In spite of these limitations, this description of forty-nine new cases of chondrolysis represents one of the largest reports of this complication after arthroscopic surgery. This study also represents the first attempt to correlate the risk of chondrolysis not only with the postoperative infusion of local anesthetic and intra-articular radiofrequency, but also with combinations of factors, including patient demographics, diagnosis, surgical procedure, date of surgery, and type of local anesthetic used.

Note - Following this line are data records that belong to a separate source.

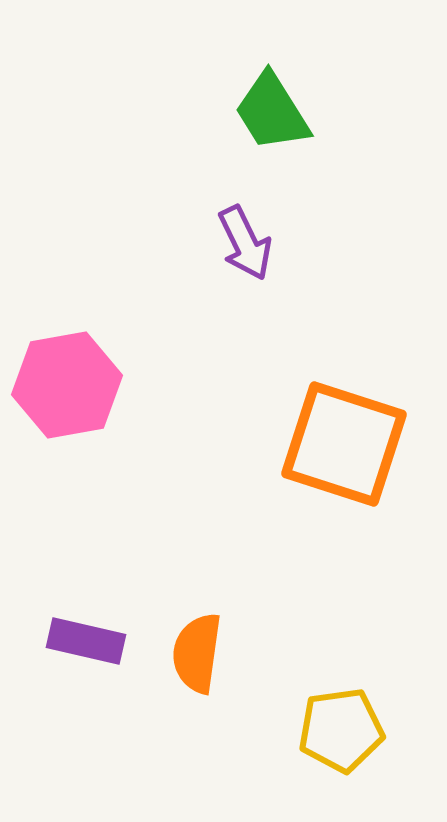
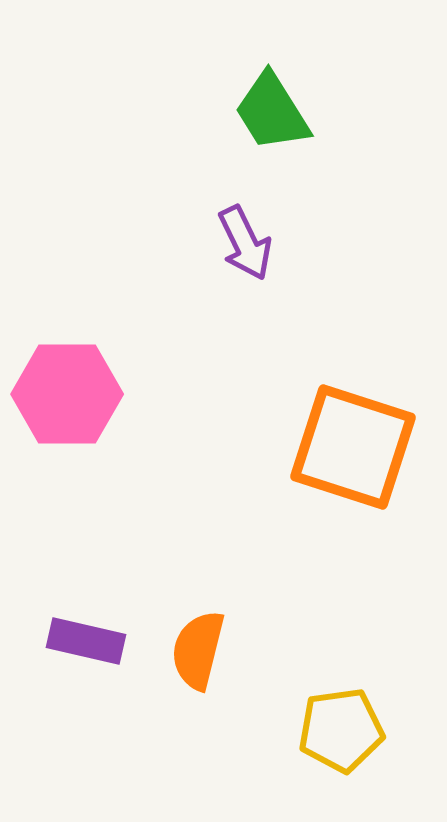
pink hexagon: moved 9 px down; rotated 10 degrees clockwise
orange square: moved 9 px right, 3 px down
orange semicircle: moved 1 px right, 3 px up; rotated 6 degrees clockwise
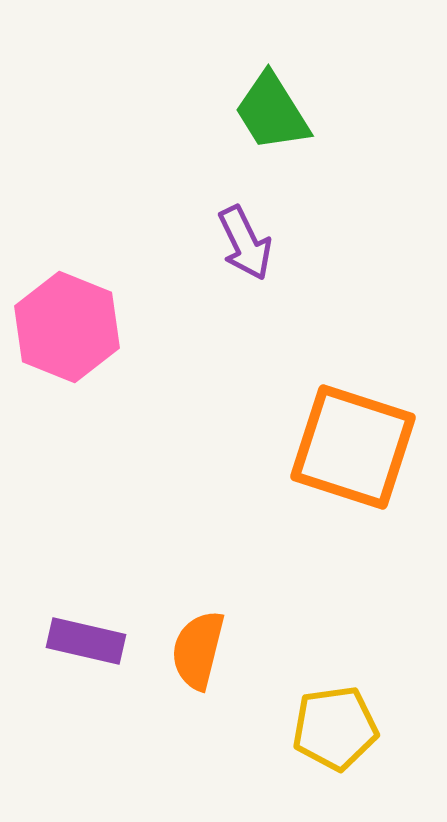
pink hexagon: moved 67 px up; rotated 22 degrees clockwise
yellow pentagon: moved 6 px left, 2 px up
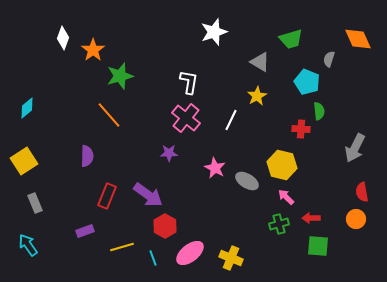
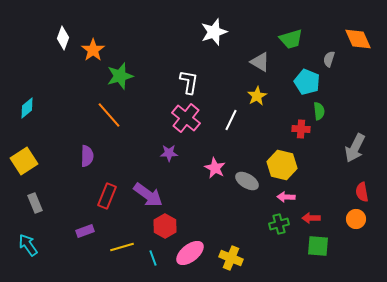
pink arrow: rotated 42 degrees counterclockwise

In conclusion, to our knowledge, this is the first retrospective cohort (Level-II) study of the factors associated with the development of post-arthroscopic glenohumeral chondrolysis. All of the documented cases of chondrolysis were associated with the intra-articular post-arthroscopic infusion of a local anesthetic. In the analysis of the arthroscopic procedures that were followed by the infusion of a local anesthetic, the risk of chondrolysis was found to be greater for patients with one or more suture anchors in the glenoid, for younger patients, and for those who had the surgery near the end of the study period. In this cohort of shoulder arthroscopic procedures, chondrolysis was not observed in the absence of postoperative infusion of a local anesthetic. This result suggests that avoiding such a postoperative infusion may reduce the risk of chondrolysis.